Mobley published his idea in the journal Medical Hypotheses, asking “Is rheumatoid arthritis a consequence of natural selection for enhanced tuberculosis resistance?” Bruce Rothschild, who had been looking at archaeological evidence that fit with Mobley’s hypothesis, contacted Mobley. Rothschild found that prior to 1785 there was no record of RA in Europe — only after the occurrence of TB epidemics. This suggested the epidemics were responsible for the existence of RA.

In addition, 6500-1000 years ago, the only place in the world Rothschild was able to detect RA was in a small Native American population between the Tennessee and Green Rivers. This population showed no evidence of having had tuberculosis.

Because other populations in North America showed evidence of tuberculosis, Mobley thought this Native American population may have been a group of people who had survived a TB epidemic, their resistance then making them susceptible to RA. Rothschild’s findings supported his hypothesis.

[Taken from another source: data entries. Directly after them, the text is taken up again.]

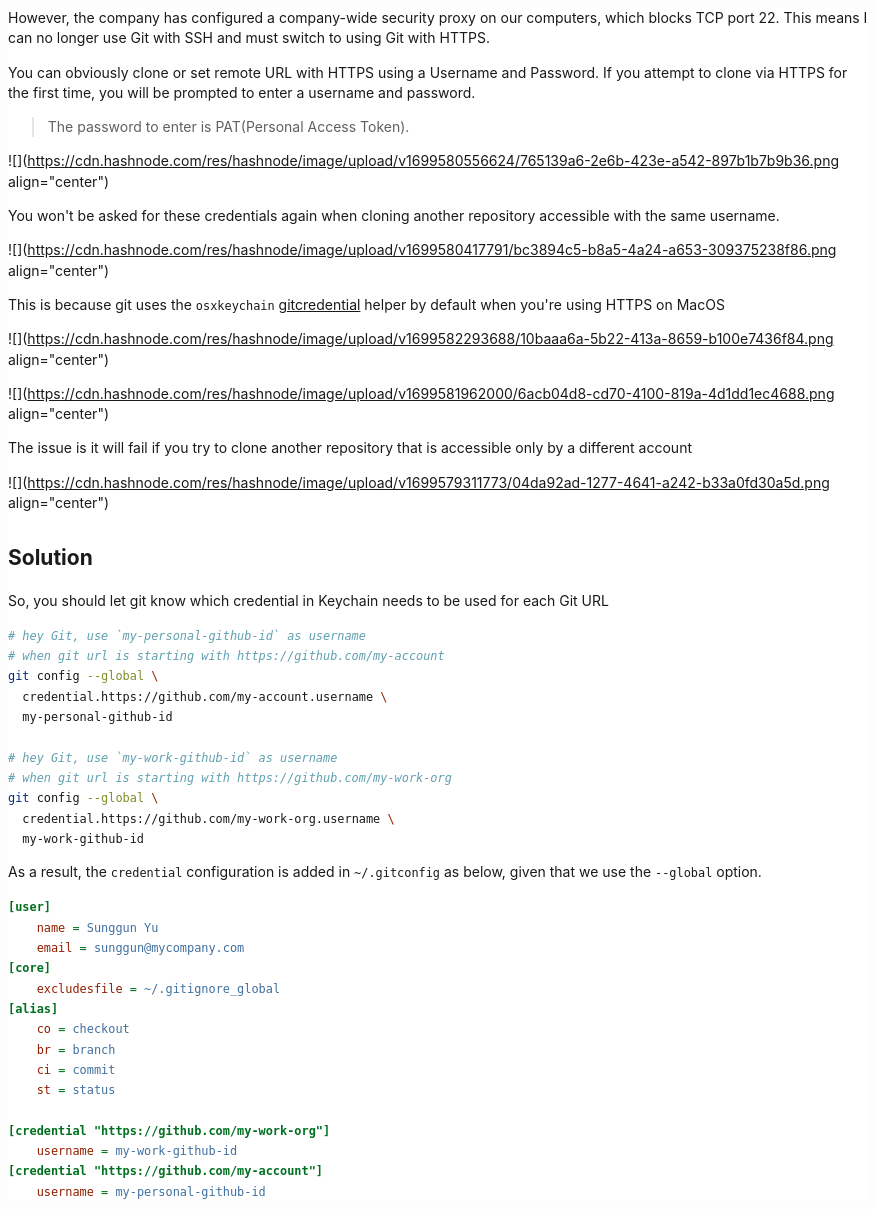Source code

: However, the company has configured a company-wide security proxy on our computers, which blocks TCP port 22. This means I can no longer use Git with SSH and must switch to using Git with HTTPS.

You can obviously clone or set remote URL with HTTPS using a Username and Password. If you attempt to clone via HTTPS for the first time, you will be prompted to enter a username and password.

> The password to enter is PAT(Personal Access Token).

![](https://cdn.hashnode.com/res/hashnode/image/upload/v1699580556624/765139a6-2e6b-423e-a542-897b1b7b9b36.png align="center")

You won't be asked for these credentials again when cloning another repository accessible with the same username.

![](https://cdn.hashnode.com/res/hashnode/image/upload/v1699580417791/bc3894c5-b8a5-4a24-a653-309375238f86.png align="center")

This is because git uses the `osxkeychain` [gitcredential](https://git-scm.com/docs/gitcredentials) helper by default when you're using HTTPS on MacOS

![](https://cdn.hashnode.com/res/hashnode/image/upload/v1699582293688/10baaa6a-5b22-413a-8659-b100e7436f84.png align="center")

![](https://cdn.hashnode.com/res/hashnode/image/upload/v1699581962000/6acb04d8-cd70-4100-819a-4d1dd1ec4688.png align="center")

The issue is it will fail if you try to clone another repository that is accessible only by a different account

![](https://cdn.hashnode.com/res/hashnode/image/upload/v1699579311773/04da92ad-1277-4641-a242-b33a0fd30a5d.png align="center")

## Solution

So, you should let git know which credential in Keychain needs to be used for each Git URL

```bash
# hey Git, use `my-personal-github-id` as username
# when git url is starting with https://github.com/my-account
git config --global \
  credential.https://github.com/my-account.username \
  my-personal-github-id

# hey Git, use `my-work-github-id` as username
# when git url is starting with https://github.com/my-work-org
git config --global \
  credential.https://github.com/my-work-org.username \
  my-work-github-id
```

As a result, the `credential` configuration is added in `~/.gitconfig` as below, given that we use the `--global` option.

```ini
[user]
	name = Sunggun Yu
	email = sunggun@mycompany.com
[core]
	excludesfile = ~/.gitignore_global
[alias]
	co = checkout
	br = branch
	ci = commit
	st = status

[credential "https://github.com/my-work-org"]
	username = my-work-github-id
[credential "https://github.com/my-account"]
	username = my-personal-github-id
```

At the genetic level, Mobley found that genes that were mutated more often in the RA population were mutated less often in the TB population. What was good for RA was bad for TB. “It’s this yin and yang,” Mobley said.

After months of research outside of the laboratory, it was now time to use what he had learned to help him design new drugs. Mobley stresses that this is only a hypothesis, and can not yet be proven.

Normally, a large pharmaceutical company like Pfizer would find new drug targets — any sort of molecule whose action a drug can block to treat a disease — by reading the literature and going to scientific conferences, Mobley said. If a lab reports that a certain chemical may play a part in a specific disease — or interact with a known drug target for that disease — it is added to a list. After a while, of course, the list becomes very long.

“I’m not going to just start on them alphabetically and go down the list,” Mobley said.

Instead, Mobley chose targets that were highly expressed in RA but not in TB. By considering TB, he was able to give higher priority to targets he believed would be more effective, targets which he might otherwise not have looked at immediately. Mobley has narrowed the list down to about a dozen targets, including tumor necrosis factor, the molecule blocked by the current RA drug Enbrel. He has recently proposed one of these targets for the development of a new drug.

Mobley doesn’t believe other pharmaceutical companies are using methods like his, but he thinks they will in the future.

He also thinks the causative effect of tuberculosis-resistance may extend to all autoimmune diseases. Of the variety of mutations that help an individual survive tuberculosis, different combinations may lead to susceptibilities to different diseases. “I think it’s a shuffling of the cards as to which autoimmune disease that you potentially suffer from,” he said.

Mobley’s next project might involve another unlikely connection: patients with schizophrenia don’t get RA.

“But that’s the kind of thing that I like to look for,” Mobley said. “What doesn’t make sense, what doesn’t quite fit.”